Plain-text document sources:

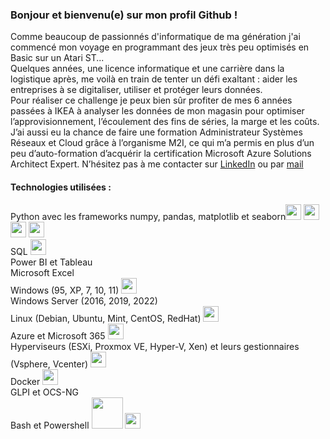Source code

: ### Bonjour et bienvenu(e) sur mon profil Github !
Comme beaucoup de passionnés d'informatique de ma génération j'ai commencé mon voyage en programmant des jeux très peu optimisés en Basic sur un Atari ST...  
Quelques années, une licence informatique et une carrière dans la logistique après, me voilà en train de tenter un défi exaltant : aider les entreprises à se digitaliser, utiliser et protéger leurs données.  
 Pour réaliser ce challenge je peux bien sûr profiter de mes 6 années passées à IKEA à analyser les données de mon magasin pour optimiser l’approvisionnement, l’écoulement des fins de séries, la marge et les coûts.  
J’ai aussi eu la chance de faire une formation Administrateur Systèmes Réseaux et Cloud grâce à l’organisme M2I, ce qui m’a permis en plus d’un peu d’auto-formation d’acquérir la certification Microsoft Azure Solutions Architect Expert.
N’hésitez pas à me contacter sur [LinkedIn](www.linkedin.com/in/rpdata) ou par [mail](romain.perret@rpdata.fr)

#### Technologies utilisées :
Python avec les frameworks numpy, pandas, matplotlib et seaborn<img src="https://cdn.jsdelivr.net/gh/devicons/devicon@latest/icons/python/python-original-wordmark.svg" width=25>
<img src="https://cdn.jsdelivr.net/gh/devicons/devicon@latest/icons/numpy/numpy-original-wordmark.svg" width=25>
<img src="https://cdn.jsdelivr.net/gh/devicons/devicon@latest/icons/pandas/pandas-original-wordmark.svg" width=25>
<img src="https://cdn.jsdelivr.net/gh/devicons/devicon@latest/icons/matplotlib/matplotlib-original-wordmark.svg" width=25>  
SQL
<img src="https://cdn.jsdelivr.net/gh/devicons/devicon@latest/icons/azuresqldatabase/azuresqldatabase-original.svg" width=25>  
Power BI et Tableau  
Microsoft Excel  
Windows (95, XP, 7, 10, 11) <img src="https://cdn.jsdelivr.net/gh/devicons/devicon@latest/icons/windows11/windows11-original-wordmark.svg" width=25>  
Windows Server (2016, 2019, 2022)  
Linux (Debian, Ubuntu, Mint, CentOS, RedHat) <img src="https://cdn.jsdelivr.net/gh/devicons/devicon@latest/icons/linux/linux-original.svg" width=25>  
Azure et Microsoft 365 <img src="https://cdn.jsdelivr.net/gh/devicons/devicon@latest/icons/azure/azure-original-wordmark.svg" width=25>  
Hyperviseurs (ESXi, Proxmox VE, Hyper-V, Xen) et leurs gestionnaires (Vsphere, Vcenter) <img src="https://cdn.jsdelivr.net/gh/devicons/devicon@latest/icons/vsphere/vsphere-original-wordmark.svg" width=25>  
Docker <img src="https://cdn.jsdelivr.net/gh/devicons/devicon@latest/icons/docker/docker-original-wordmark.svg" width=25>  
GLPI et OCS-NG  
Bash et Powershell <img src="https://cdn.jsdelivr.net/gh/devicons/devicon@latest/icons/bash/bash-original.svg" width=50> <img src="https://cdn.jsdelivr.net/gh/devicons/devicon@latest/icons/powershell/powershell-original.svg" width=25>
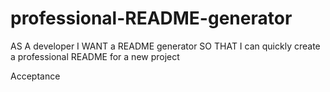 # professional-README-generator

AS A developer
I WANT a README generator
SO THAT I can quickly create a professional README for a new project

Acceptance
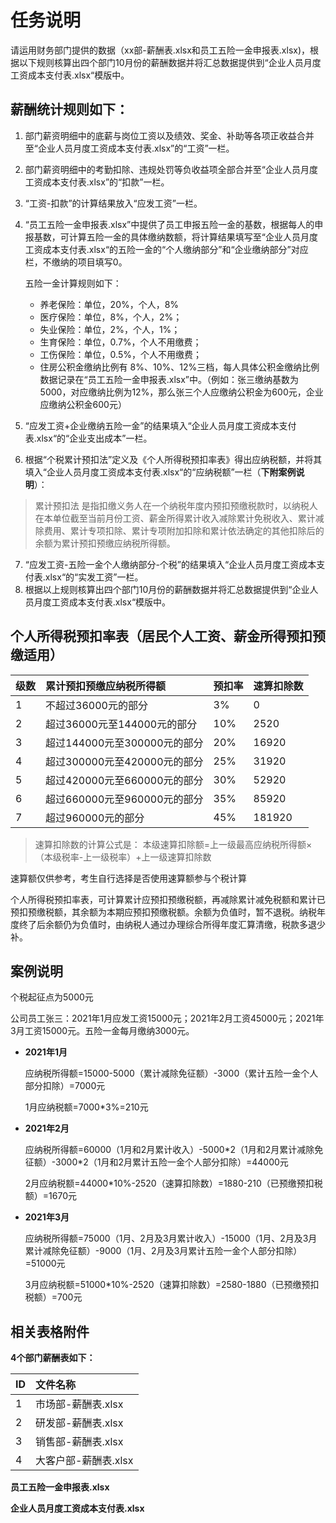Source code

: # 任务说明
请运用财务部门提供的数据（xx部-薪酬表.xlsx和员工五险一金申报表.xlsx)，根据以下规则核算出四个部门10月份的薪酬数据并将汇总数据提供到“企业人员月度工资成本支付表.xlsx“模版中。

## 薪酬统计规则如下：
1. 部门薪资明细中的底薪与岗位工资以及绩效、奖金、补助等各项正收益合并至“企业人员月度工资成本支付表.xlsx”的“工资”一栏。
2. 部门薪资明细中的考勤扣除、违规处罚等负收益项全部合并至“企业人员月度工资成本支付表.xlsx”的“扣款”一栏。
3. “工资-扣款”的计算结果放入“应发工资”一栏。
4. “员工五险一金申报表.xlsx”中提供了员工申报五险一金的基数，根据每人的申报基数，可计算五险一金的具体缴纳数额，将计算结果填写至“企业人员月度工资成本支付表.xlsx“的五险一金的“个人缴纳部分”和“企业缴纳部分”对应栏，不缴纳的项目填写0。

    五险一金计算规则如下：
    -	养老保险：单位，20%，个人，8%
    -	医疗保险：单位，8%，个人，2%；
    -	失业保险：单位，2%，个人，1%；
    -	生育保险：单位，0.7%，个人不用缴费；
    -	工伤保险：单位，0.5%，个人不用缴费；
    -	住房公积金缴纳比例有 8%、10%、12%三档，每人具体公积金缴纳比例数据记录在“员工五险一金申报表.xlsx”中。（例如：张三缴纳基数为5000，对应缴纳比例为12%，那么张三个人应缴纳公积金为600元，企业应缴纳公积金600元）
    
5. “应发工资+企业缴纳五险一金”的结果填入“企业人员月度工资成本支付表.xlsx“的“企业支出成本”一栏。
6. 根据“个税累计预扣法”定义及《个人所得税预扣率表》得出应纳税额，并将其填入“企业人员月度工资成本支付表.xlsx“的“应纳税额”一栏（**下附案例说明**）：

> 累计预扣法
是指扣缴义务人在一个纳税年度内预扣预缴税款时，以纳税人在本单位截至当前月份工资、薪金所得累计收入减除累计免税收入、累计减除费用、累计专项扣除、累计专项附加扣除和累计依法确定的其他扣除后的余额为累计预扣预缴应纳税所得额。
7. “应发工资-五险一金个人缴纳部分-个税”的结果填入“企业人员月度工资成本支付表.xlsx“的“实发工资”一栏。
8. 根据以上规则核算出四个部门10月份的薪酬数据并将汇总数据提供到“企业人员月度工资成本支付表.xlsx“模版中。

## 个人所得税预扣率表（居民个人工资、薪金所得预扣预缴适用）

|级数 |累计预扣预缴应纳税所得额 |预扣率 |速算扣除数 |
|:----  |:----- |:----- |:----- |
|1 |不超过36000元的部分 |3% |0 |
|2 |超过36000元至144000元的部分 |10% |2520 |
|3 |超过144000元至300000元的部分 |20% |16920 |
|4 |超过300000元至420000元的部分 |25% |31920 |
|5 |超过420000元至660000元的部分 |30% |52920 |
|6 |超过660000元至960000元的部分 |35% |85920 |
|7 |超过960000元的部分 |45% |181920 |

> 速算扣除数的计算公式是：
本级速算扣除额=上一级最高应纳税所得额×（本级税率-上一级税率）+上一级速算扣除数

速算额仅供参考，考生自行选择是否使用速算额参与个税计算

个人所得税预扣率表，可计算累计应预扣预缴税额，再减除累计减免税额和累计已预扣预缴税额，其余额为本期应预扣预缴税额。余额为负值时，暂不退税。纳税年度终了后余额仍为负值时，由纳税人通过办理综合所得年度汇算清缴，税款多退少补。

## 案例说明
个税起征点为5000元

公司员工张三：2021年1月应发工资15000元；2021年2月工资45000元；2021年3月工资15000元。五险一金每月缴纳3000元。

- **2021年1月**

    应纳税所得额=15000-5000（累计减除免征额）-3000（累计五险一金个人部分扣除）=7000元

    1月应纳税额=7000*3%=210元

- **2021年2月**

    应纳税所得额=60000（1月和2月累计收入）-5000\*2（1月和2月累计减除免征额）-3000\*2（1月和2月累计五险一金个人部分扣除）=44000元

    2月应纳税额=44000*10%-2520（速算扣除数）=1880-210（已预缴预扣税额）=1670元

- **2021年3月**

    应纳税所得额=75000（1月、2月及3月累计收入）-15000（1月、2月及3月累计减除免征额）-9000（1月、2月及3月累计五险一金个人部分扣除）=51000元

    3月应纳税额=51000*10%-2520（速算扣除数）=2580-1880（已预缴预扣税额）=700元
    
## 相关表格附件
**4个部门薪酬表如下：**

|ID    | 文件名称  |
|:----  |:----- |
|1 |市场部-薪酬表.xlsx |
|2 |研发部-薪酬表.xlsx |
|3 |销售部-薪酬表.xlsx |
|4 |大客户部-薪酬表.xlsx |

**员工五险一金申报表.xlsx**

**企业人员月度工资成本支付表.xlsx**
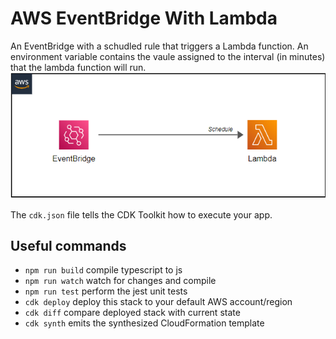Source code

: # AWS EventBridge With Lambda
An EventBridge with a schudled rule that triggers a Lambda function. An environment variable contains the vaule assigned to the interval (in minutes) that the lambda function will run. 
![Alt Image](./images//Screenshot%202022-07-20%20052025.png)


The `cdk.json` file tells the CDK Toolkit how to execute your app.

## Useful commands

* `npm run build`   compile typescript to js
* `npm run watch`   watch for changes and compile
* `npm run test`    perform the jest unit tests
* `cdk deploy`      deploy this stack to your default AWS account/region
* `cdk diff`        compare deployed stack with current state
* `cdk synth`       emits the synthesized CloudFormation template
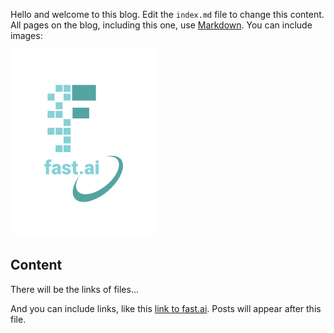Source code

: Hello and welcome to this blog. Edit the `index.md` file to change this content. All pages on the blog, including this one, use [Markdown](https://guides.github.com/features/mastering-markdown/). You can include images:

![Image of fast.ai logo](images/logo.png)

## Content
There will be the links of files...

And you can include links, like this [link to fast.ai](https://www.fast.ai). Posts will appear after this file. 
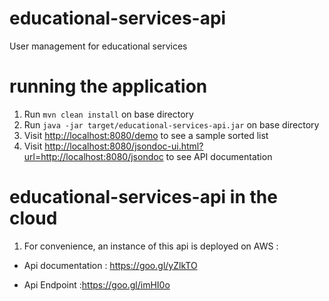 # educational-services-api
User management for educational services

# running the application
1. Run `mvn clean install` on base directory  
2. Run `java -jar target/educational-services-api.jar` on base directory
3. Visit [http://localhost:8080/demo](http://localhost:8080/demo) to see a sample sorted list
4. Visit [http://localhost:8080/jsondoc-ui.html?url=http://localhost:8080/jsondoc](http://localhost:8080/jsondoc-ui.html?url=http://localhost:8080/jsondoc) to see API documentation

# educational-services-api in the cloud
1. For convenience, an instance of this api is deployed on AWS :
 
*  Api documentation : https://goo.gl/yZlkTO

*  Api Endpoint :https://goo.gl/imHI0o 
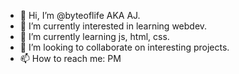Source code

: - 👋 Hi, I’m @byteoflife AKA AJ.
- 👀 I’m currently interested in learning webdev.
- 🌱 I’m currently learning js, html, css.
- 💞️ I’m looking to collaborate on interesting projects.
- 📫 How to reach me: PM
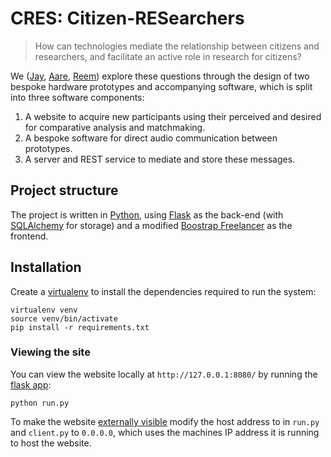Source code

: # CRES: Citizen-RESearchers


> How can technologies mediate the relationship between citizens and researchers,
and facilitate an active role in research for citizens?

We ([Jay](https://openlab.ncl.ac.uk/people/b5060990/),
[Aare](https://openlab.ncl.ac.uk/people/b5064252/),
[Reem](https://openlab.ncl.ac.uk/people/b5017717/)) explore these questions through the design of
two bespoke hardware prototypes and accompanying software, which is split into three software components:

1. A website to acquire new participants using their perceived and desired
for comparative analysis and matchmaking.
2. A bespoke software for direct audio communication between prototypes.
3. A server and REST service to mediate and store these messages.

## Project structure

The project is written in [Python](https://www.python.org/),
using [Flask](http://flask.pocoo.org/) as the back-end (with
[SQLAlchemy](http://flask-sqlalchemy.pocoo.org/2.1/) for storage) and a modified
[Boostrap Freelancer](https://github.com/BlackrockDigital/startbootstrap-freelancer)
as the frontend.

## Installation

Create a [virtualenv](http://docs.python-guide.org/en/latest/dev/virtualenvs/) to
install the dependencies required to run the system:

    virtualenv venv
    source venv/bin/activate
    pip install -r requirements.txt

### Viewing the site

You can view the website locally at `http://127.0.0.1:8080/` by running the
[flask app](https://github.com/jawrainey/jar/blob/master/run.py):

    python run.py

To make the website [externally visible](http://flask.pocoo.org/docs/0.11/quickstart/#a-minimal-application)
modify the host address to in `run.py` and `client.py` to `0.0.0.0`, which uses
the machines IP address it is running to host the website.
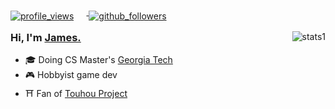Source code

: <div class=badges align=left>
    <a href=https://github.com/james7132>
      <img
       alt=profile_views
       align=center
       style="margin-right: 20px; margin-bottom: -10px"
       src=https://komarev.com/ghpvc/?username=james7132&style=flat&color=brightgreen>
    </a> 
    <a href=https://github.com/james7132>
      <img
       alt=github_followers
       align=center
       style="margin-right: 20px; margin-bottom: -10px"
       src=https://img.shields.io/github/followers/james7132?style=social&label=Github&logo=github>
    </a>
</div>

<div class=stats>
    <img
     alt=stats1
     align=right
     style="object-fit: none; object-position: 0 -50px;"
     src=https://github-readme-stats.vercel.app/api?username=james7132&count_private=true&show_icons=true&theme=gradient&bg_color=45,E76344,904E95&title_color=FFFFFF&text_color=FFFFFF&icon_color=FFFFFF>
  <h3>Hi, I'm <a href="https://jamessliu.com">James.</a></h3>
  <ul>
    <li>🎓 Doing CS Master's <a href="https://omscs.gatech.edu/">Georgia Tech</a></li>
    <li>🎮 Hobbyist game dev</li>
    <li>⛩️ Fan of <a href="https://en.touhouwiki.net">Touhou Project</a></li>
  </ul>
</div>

▶ Task objective: Extract every line of the listing that contains the string "Microsoft".

▶ Result below:
J’ai aussi eu la chance de faire une formation Administrateur Systèmes Réseaux et Cloud grâce à l’organisme M2I, ce qui m’a permis en plus d’un peu d’auto-formation d’acquérir la certification Microsoft Azure Solutions Architect Expert.
Microsoft Excel  
Azure et Microsoft 365 <img src="https://cdn.jsdelivr.net/gh/devicons/devicon@latest/icons/azure/azure-original-wordmark.svg" width=25>  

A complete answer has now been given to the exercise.